*Problem:* Nothing but the lines from the first line of the entries through the line with "Object: the smartphone" should appear in the answer, transcribed exactly and free of pictures.

Photos with located objects:
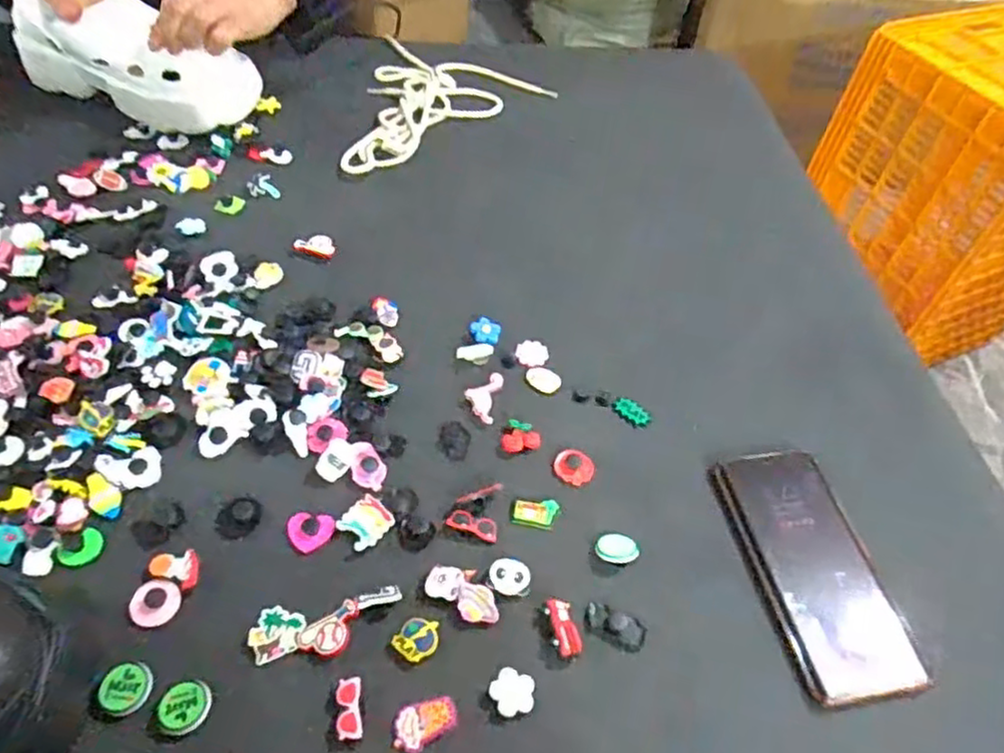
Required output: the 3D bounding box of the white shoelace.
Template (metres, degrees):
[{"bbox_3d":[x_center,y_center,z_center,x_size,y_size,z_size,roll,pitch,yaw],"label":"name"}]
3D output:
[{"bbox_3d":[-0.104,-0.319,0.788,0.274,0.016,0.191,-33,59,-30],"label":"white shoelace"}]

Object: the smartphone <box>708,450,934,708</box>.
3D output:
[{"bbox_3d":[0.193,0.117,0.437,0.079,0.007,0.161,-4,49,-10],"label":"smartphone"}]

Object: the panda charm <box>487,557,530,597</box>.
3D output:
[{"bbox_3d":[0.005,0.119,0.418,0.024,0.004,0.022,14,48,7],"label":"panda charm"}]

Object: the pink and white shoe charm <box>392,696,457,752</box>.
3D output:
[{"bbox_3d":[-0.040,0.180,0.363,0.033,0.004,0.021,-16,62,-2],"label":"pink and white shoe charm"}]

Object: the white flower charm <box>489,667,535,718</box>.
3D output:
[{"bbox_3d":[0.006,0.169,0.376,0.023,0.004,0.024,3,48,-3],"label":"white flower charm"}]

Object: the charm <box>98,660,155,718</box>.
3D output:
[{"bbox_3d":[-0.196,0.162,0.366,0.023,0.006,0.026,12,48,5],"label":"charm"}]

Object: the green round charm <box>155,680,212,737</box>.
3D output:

*Exercise solution:*
Required output: the 3D bounding box of the white shoelace.
Template (metres, degrees):
[{"bbox_3d":[x_center,y_center,z_center,x_size,y_size,z_size,roll,pitch,yaw],"label":"name"}]
3D output:
[{"bbox_3d":[-0.104,-0.319,0.788,0.274,0.016,0.191,-33,59,-30],"label":"white shoelace"}]

Object: the smartphone <box>708,450,934,708</box>.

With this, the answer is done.